Each record below should be returned word for word, with no pictures included.

*** Begin section ***

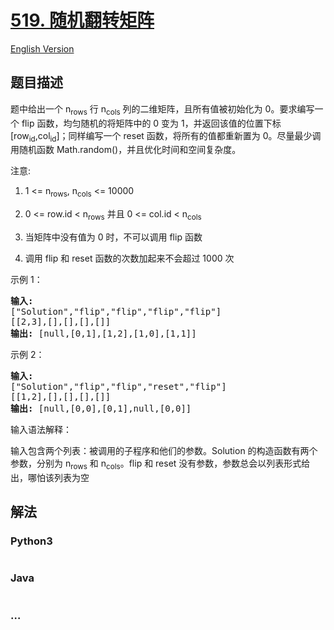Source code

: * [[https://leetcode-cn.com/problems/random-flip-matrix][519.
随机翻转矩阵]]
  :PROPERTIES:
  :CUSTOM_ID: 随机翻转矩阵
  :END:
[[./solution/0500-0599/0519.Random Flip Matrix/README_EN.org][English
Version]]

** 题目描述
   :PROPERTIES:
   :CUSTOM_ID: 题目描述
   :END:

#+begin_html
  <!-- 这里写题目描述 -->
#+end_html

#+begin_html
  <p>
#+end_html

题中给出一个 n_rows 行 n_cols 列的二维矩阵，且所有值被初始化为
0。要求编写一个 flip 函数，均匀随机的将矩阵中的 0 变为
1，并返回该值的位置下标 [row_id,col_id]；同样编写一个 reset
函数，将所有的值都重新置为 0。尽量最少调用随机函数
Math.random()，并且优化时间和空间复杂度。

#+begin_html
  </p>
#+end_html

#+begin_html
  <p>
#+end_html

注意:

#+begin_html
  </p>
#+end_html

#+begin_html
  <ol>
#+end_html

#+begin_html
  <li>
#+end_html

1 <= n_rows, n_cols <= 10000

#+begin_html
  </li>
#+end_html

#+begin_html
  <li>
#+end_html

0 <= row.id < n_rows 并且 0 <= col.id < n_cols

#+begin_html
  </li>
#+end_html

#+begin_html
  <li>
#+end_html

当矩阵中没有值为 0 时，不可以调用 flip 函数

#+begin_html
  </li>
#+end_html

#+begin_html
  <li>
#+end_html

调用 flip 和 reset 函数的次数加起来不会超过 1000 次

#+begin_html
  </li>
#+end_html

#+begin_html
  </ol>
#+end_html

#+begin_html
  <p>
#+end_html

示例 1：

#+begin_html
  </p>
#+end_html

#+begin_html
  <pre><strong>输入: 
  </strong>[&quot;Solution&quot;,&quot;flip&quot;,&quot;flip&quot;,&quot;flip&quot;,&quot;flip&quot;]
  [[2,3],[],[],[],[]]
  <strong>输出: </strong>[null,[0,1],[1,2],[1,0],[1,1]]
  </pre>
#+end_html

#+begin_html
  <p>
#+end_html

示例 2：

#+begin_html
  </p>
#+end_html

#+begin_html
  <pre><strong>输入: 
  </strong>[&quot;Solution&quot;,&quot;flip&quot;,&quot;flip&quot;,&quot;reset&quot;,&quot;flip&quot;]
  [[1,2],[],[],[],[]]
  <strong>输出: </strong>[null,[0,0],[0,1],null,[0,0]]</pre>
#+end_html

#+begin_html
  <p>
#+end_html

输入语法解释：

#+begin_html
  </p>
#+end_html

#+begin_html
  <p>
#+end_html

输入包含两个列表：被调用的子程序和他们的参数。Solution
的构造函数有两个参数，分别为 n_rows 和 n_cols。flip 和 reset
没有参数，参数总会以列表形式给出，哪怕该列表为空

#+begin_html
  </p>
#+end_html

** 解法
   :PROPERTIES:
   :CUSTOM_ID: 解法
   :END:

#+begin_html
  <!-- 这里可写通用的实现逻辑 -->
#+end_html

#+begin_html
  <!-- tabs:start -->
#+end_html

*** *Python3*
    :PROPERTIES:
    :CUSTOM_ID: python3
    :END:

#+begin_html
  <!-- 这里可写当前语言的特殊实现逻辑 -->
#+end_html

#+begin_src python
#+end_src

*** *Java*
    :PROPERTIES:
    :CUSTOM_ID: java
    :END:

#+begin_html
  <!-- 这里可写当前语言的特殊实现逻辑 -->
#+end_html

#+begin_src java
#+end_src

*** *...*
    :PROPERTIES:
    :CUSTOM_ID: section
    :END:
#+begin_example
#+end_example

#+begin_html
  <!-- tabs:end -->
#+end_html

*** End section ***

» Answer to this exercise:
Source code

: * [[https://leetcode-cn.com/problems/random-flip-matrix][519.
随机翻转矩阵]]
  :PROPERTIES:
  :CUSTOM_ID: 随机翻转矩阵
  :END:
[[./solution/0500-0599/0519.Random Flip Matrix/README_EN.org][English
Version]]

** 题目描述
   :PROPERTIES:
   :CUSTOM_ID: 题目描述
   :END:

#+begin_html
  <!-- 这里写题目描述 -->
#+end_html

#+begin_html
  <p>
#+end_html

题中给出一个 n_rows 行 n_cols 列的二维矩阵，且所有值被初始化为
0。要求编写一个 flip 函数，均匀随机的将矩阵中的 0 变为
1，并返回该值的位置下标 [row_id,col_id]；同样编写一个 reset
函数，将所有的值都重新置为 0。尽量最少调用随机函数
Math.random()，并且优化时间和空间复杂度。

#+begin_html
  </p>
#+end_html

#+begin_html
  <p>
#+end_html

注意:

#+begin_html
  </p>
#+end_html

#+begin_html
  <ol>
#+end_html

#+begin_html
  <li>
#+end_html

1 <= n_rows, n_cols <= 10000

#+begin_html
  </li>
#+end_html

#+begin_html
  <li>
#+end_html

0 <= row.id < n_rows 并且 0 <= col.id < n_cols

#+begin_html
  </li>
#+end_html

#+begin_html
  <li>
#+end_html

当矩阵中没有值为 0 时，不可以调用 flip 函数

#+begin_html
  </li>
#+end_html

#+begin_html
  <li>
#+end_html

调用 flip 和 reset 函数的次数加起来不会超过 1000 次

#+begin_html
  </li>
#+end_html

#+begin_html
  </ol>
#+end_html

#+begin_html
  <p>
#+end_html

示例 1：

#+begin_html
  </p>
#+end_html

#+begin_html
  <pre><strong>输入: 
  </strong>[&quot;Solution&quot;,&quot;flip&quot;,&quot;flip&quot;,&quot;flip&quot;,&quot;flip&quot;]
  [[2,3],[],[],[],[]]
  <strong>输出: </strong>[null,[0,1],[1,2],[1,0],[1,1]]
  </pre>
#+end_html

#+begin_html
  <p>
#+end_html

示例 2：

#+begin_html
  </p>
#+end_html

#+begin_html
  <pre><strong>输入: 
  </strong>[&quot;Solution&quot;,&quot;flip&quot;,&quot;flip&quot;,&quot;reset&quot;,&quot;flip&quot;]
  [[1,2],[],[],[],[]]
  <strong>输出: </strong>[null,[0,0],[0,1],null,[0,0]]</pre>
#+end_html

#+begin_html
  <p>
#+end_html

输入语法解释：

#+begin_html
  </p>
#+end_html

#+begin_html
  <p>
#+end_html

输入包含两个列表：被调用的子程序和他们的参数。Solution
的构造函数有两个参数，分别为 n_rows 和 n_cols。flip 和 reset
没有参数，参数总会以列表形式给出，哪怕该列表为空

#+begin_html
  </p>
#+end_html

** 解法
   :PROPERTIES:
   :CUSTOM_ID: 解法
   :END:

#+begin_html
  <!-- 这里可写通用的实现逻辑 -->
#+end_html

#+begin_html
  <!-- tabs:start -->
#+end_html

*** *Python3*
    :PROPERTIES:
    :CUSTOM_ID: python3
    :END:

#+begin_html
  <!-- 这里可写当前语言的特殊实现逻辑 -->
#+end_html

#+begin_src python
#+end_src

*** *Java*
    :PROPERTIES:
    :CUSTOM_ID: java
    :END:

#+begin_html
  <!-- 这里可写当前语言的特殊实现逻辑 -->
#+end_html

#+begin_src java
#+end_src

*** *...*
    :PROPERTIES:
    :CUSTOM_ID: section
    :END:
#+begin_example
#+end_example

#+begin_html
  <!-- tabs:end -->
#+end_html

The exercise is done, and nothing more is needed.